* **PROBLEM DETAILS**:
Repeat, word for word, the lines of the material below, from the line with "genus: Hyparrhenia" through the final line of the material, with both of those lines included.

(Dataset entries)
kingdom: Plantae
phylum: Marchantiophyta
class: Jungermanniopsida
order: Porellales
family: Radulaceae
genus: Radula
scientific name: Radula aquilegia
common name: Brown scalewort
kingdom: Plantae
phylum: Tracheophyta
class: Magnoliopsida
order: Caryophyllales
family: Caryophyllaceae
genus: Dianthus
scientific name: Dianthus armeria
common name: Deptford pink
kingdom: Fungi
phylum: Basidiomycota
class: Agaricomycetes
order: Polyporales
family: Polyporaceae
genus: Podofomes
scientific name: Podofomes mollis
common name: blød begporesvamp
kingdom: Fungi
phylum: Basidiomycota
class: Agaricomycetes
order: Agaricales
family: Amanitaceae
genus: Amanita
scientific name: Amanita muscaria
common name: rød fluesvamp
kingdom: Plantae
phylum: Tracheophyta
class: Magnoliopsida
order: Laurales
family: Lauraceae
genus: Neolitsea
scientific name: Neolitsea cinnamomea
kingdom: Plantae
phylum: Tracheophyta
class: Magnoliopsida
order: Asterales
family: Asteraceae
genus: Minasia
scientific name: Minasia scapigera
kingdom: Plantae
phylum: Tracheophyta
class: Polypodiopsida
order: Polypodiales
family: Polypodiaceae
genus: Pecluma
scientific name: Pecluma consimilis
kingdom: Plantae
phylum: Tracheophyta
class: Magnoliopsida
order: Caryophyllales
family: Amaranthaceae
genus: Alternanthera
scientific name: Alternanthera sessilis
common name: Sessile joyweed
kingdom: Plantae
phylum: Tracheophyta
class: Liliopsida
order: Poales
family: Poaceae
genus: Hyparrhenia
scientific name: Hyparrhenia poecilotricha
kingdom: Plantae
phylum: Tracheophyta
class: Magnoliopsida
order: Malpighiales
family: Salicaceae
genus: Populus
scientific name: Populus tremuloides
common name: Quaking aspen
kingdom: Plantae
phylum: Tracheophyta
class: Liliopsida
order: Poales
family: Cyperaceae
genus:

* **EXERCISE RESPONSE**:
genus: Hyparrhenia
scientific name: Hyparrhenia poecilotricha
kingdom: Plantae
phylum: Tracheophyta
class: Magnoliopsida
order: Malpighiales
family: Salicaceae
genus: Populus
scientific name: Populus tremuloides
common name: Quaking aspen
kingdom: Plantae
phylum: Tracheophyta
class: Liliopsida
order: Poales
family: Cyperaceae
genus:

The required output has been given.